● Try it
Exactly as written, return all the data, leaving its pictures behind.

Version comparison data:
⟨

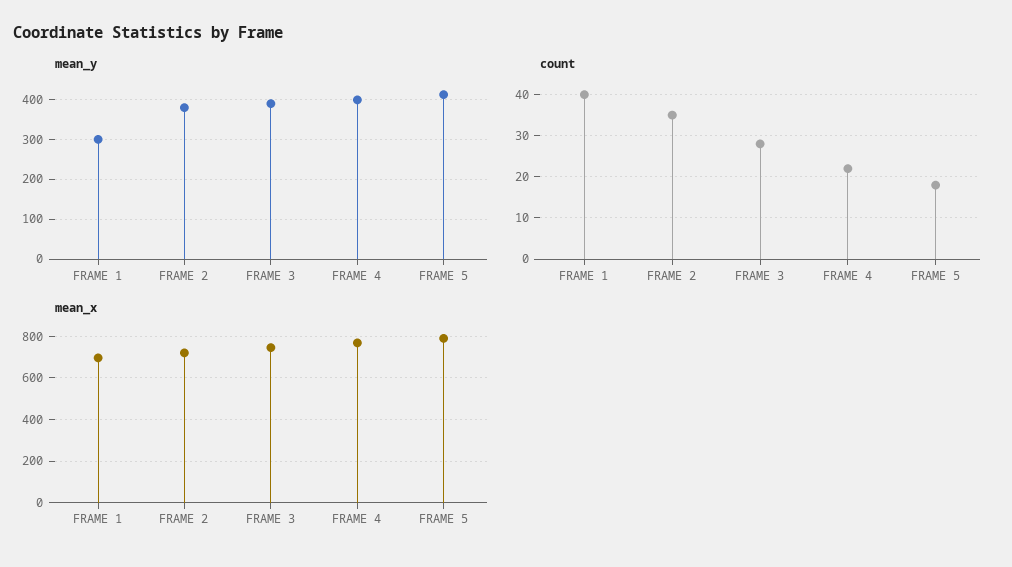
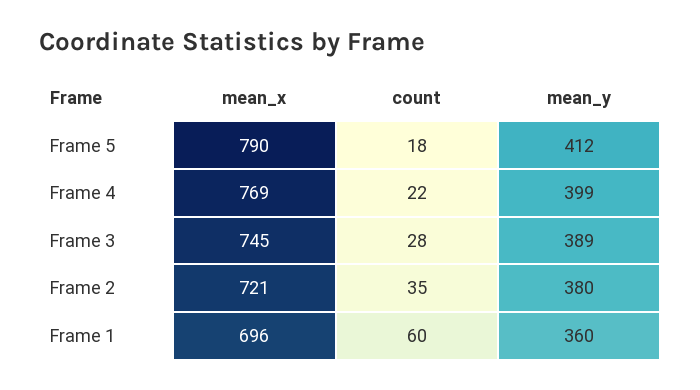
  {
    "mean_y": {
-     "FRAME 1": 300,
+     "FRAME 1": 360,
      "FRAME 2": 380,
      "FRAME 3": 389,
      "FRAME 4": 399,
      "FRAME 5": 412
    },
    "count": {
-     "FRAME 1": 40,
+     "FRAME 1": 60,
      "FRAME 2": 35,
      "FRAME 3": 28,
      "FRAME 4": 22,
      "FRAME 5": 18
    },
    "mean_x": {
      "FRAME 1": 696,
      "FRAME 2": 721,
      "FRAME 3": 745,
      "FRAME 4": 769,
      "FRAME 5": 790
    }
  }

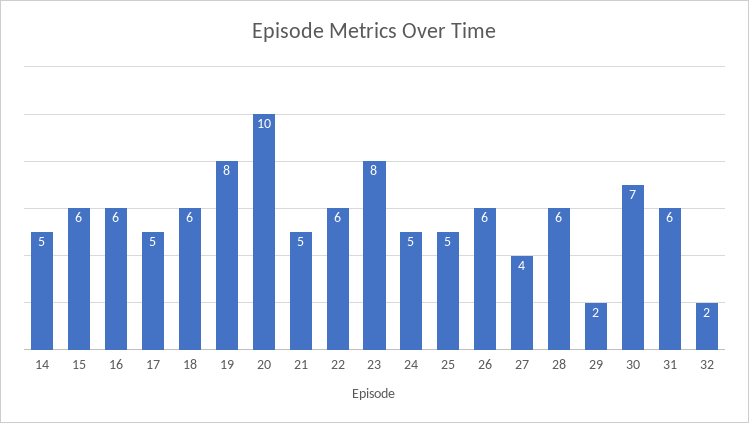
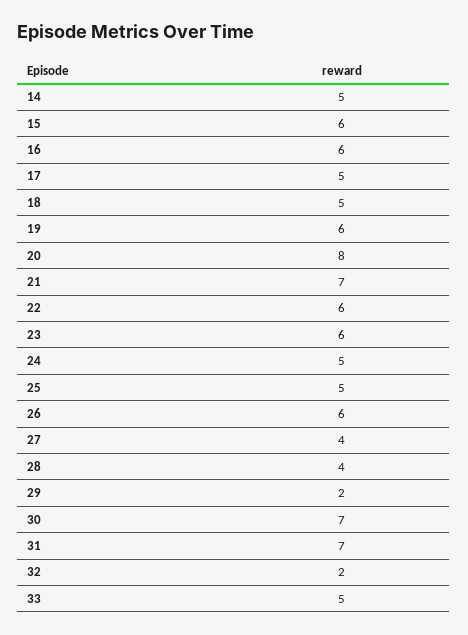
  {
    "14": 5,
    "15": 6,
    "16": 6,
    "17": 5,
-   "18": 6,
+   "18": 5,
-   "19": 8,
+   "19": 6,
-   "20": 10,
+   "20": 8,
-   "21": 5,
+   "21": 7,
    "22": 6,
-   "23": 8,
+   "23": 6,
    "24": 5,
    "25": 5,
    "26": 6,
    "27": 4,
-   "28": 6,
+   "28": 4,
    "29": 2,
    "30": 7,
-   "31": 6,
+   "31": 7,
-   "32": 2
+   "32": 2,
+   "33": 5
  }

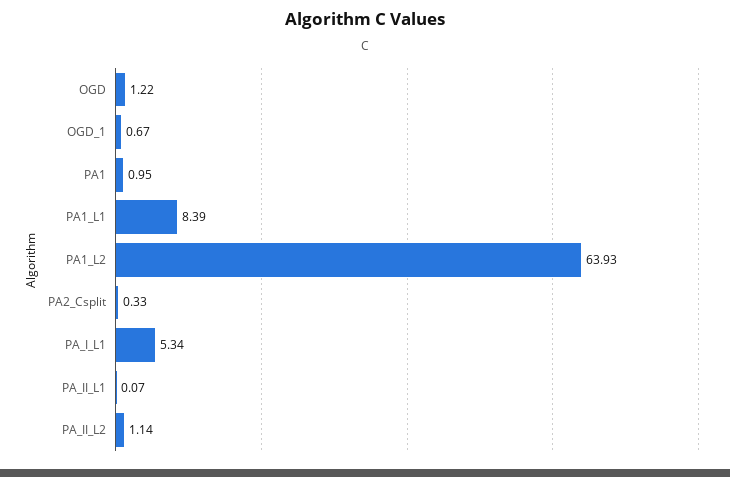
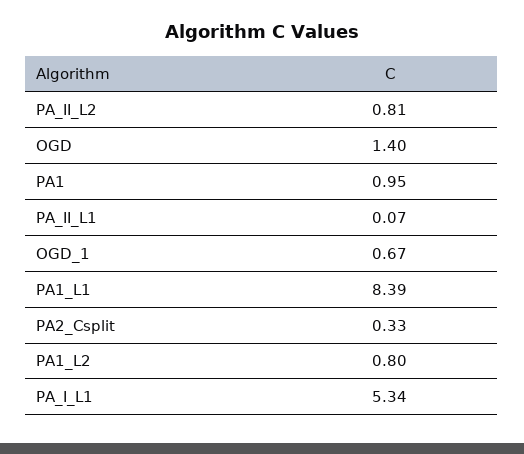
  {
-   "OGD": 1.22,
+   "OGD": 1.4,
    "OGD_1": 0.67,
    "PA1": 0.95,
    "PA1_L1": 8.39,
-   "PA1_L2": 63.93,
+   "PA1_L2": 0.8,
    "PA2_Csplit": 0.33,
    "PA_I_L1": 5.34,
    "PA_II_L1": 0.07,
-   "PA_II_L2": 1.14
+   "PA_II_L2": 0.81
  }

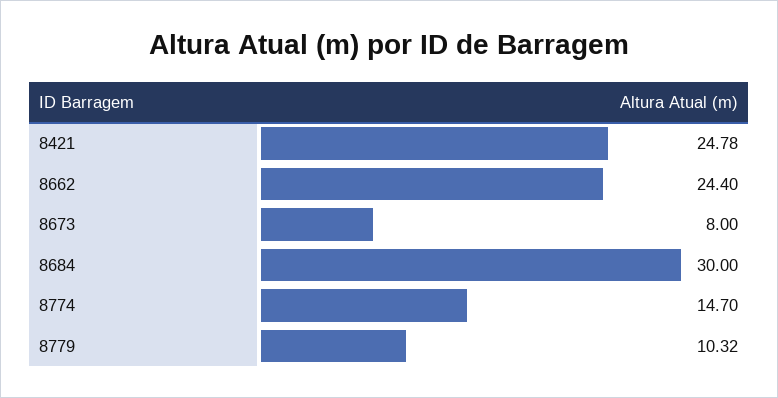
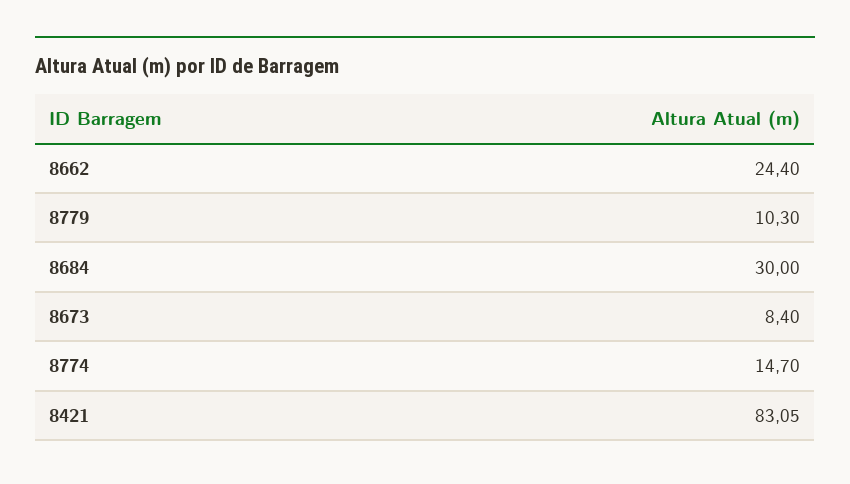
  {
-   "8421": 24.78,
+   "8421": 83.05,
    "8662": 24.4,
-   "8673": 8,
+   "8673": 8.4,
    "8684": 30,
    "8774": 14.7,
-   "8779": 10.32
+   "8779": 10.3
  }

⟩

● Exercise solution
  {
    "mean_y": {
-     "FRAME 1": 300,
+     "FRAME 1": 360,
      "FRAME 2": 380,
      "FRAME 3": 389,
      "FRAME 4": 399,
      "FRAME 5": 412
    },
    "count": {
-     "FRAME 1": 40,
+     "FRAME 1": 60,
      "FRAME 2": 35,
      "FRAME 3": 28,
      "FRAME 4": 22,
      "FRAME 5": 18
    },
    "mean_x": {
      "FRAME 1": 696,
      "FRAME 2": 721,
      "FRAME 3": 745,
      "FRAME 4": 769,
      "FRAME 5": 790
    }
  }

  {
    "14": 5,
    "15": 6,
    "16": 6,
    "17": 5,
-   "18": 6,
+   "18": 5,
-   "19": 8,
+   "19": 6,
-   "20": 10,
+   "20": 8,
-   "21": 5,
+   "21": 7,
    "22": 6,
-   "23": 8,
+   "23": 6,
    "24": 5,
    "25": 5,
    "26": 6,
    "27": 4,
-   "28": 6,
+   "28": 4,
    "29": 2,
    "30": 7,
-   "31": 6,
+   "31": 7,
-   "32": 2
+   "32": 2,
+   "33": 5
  }

  {
-   "OGD": 1.22,
+   "OGD": 1.4,
    "OGD_1": 0.67,
    "PA1": 0.95,
    "PA1_L1": 8.39,
-   "PA1_L2": 63.93,
+   "PA1_L2": 0.8,
    "PA2_Csplit": 0.33,
    "PA_I_L1": 5.34,
    "PA_II_L1": 0.07,
-   "PA_II_L2": 1.14
+   "PA_II_L2": 0.81
  }

  {
-   "8421": 24.78,
+   "8421": 83.05,
    "8662": 24.4,
-   "8673": 8,
+   "8673": 8.4,
    "8684": 30,
    "8774": 14.7,
-   "8779": 10.32
+   "8779": 10.3
  }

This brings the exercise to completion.